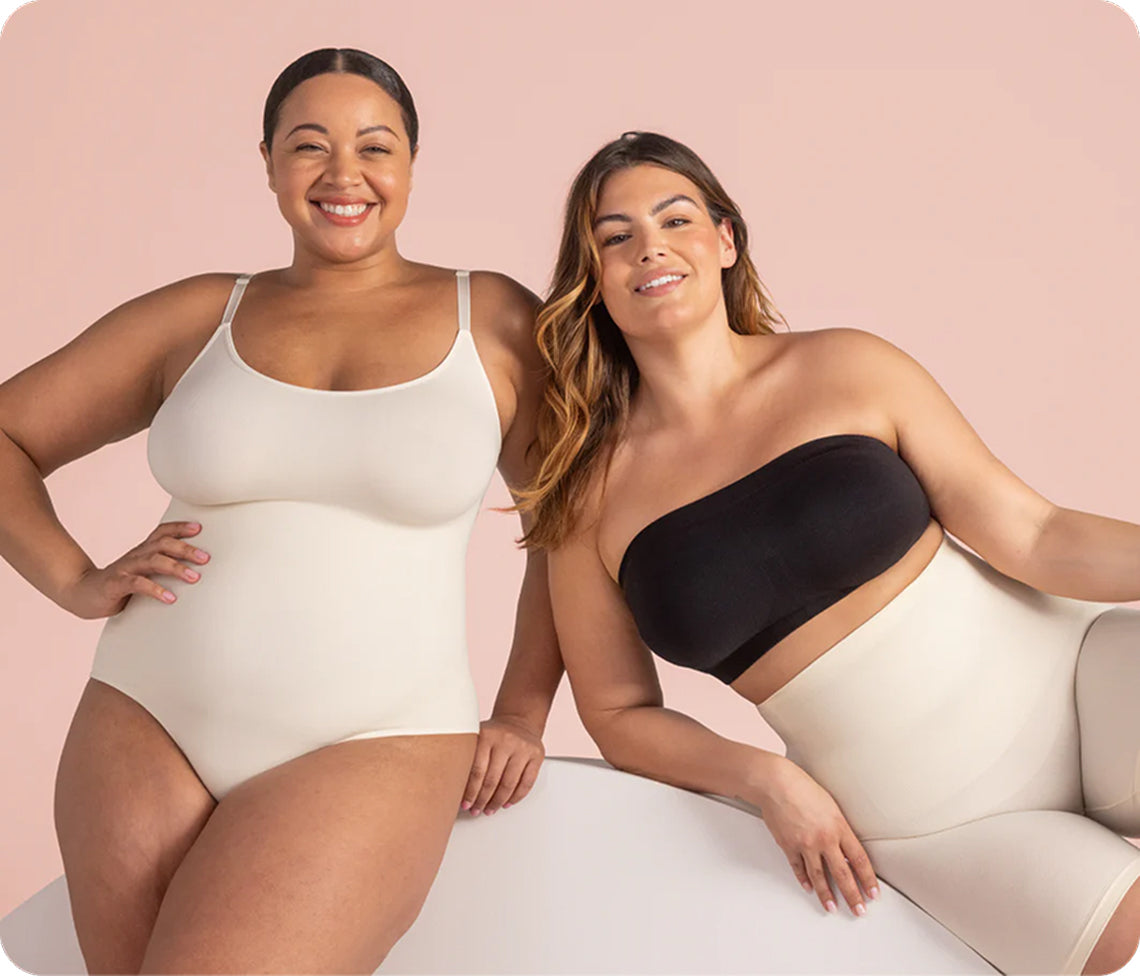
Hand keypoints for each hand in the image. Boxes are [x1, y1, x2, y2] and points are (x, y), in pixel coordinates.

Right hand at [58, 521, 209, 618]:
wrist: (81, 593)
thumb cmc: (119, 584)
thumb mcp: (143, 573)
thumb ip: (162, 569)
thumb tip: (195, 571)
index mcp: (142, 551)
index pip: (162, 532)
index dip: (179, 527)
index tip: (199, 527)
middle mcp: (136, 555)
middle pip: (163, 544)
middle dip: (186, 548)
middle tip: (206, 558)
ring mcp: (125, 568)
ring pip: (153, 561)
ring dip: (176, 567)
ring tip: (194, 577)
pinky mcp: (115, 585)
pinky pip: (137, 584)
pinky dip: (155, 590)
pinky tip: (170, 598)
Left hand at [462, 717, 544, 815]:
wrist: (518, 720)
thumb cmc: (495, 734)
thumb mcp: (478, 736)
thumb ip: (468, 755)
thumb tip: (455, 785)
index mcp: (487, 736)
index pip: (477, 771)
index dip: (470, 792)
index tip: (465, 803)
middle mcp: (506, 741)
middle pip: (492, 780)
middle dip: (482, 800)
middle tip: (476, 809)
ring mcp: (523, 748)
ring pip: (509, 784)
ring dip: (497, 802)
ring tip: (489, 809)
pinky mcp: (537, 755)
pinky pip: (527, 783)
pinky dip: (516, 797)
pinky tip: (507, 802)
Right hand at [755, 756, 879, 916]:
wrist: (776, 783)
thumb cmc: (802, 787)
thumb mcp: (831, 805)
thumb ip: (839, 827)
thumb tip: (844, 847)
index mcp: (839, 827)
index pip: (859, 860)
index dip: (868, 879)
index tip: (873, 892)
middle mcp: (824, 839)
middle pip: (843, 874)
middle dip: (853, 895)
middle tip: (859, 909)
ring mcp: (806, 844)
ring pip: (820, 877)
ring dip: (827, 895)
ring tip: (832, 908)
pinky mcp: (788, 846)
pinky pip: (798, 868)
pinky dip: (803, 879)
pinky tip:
┄┄┄┄┄┄
Exercise goal:
In the entries above, find the line holding "pinky tip: (170, 598)" and the line holding "pinky mcp: (788, 846)", then retype exactly those two lines and every line between them, and nothing else.

Answer space:
pinky tip: (170, 598)
Left hand at [462, 717, 544, 815]:
wrist: (518, 720)
thumb cmc: (495, 734)
thumb mcp: (478, 736)
thumb ip: (468, 755)
thumb tip: (455, 785)
index mcp: (487, 736)
index pip: (477, 771)
index dip: (470, 792)
index tip: (465, 803)
middle mcp: (506, 741)
middle pip: (492, 780)
middle dip: (482, 800)
middle tip: (476, 809)
ring mcp: (523, 748)
ring pip: (509, 784)
ring dip: (497, 802)
ring tip: (489, 809)
pinky mcp: (537, 755)
pinky pip: (527, 783)
pinky dip: (516, 797)
pinky tip: (507, 802)
Right hand at [755, 756, 879, 916]:
wrist: (776, 783)
thumb cmc: (802, 787)
thumb mcp: (831, 805)
thumb ip: (839, 827)
thumb tip: (844, 847)
index mcp: (839, 827)
index pip: (859, 860)
index dip: (868, 879)
index tip: (873, 892)
middle mcp: (824, 839)
middle pip: (843, 874)
middle dip: (853, 895)
middle tip: (859, 909)
ring mcp: (806, 844)
ring pip: (820, 877)
ring dip: (827, 895)
ring tip: (832, 908)
pinky mcp: (788, 846)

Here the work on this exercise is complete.